The rabbi’s critics in the organized Jewish world—some of whom depend on Schneier’s close associates for their own funding—refuse to come out publicly against him. “One of the things I’ve learned is that even when people deserve to have their bridges burned, I don’t do it,” said one head of a large organization in New York, in declining to speak to me about Schneier. And it’s difficult to find anyone who hasn’t at some point enjoyed the largesse of the Hampton Synagogue. “The issue is one of whether harm is being done,” said the head of another New York Jewish organization, who has been an invited guest in summers past. “If that were happening, people would speak out.” Yet the fact remains that when Schneier speaks in public, he is often the only identifiably Jewish person in the room—and, as a result, is widely seen as a de facto spokesman for American Jews at large. Schneier himself is careful to dance around the issue. “I have been humbled along the way,” he told me in March. “You will never hear me say ‘on behalf of the Jewish community.’ ” But later, in a phone conversation, he mentioned proudly a Forward column from 1999 in which he was described as the man “most likely to become chief rabbi of America.”

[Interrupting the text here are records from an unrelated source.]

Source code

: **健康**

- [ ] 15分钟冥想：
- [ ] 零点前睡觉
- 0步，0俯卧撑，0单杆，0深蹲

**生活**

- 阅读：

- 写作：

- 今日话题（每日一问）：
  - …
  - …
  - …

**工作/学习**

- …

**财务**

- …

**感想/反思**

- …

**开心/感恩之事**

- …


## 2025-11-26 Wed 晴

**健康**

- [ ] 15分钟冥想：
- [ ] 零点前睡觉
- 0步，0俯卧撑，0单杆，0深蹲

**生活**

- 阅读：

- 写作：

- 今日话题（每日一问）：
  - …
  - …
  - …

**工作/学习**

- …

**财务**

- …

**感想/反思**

It is a testament to Schneier’s boundless optimism, as well as his ambition, that he seems to see the events of the past year—which he sometimes delicately refers to as his “situation”—not as a consequence of his own questionable personal decisions but rather as a Job-like test that he has somehow passed. When I asked about his bipolar disorder, Schneier responded by talking about the changes it has wrought in him rather than the impact it may have had on his pastoral or business commitments to congregants and associates alike. “It’s not that Marc Schneier is back to where he was,” he said in March, slipping into the third person. “Marc Schneier has never been in this place before.”
At the end of our dinner, Schneier turned to me and said, “I have a question: Why me?” It cast my mind back to a moment earlier in the evening, when we were talking about his relationship with his son. “I care about his self-esteem, his self-worth,” Schneier had said, and mentioned a children’s book they used to read together, the key line of which he recalled as, “Do you love yourself?” “I remember,” Schneier told me, “at the end of the book, he says, ‘Daddy, I love myself. Do you love yourself?’ ” Schneier hadn’t answered the question earlier, but now, as we got up from the table, he did. “I don’t want anything setting me back,” he told me, referring to his medical treatment. “It’s a very serious illness. But you get it under control, and you have a successful treatment, and there’s just no stopping you.”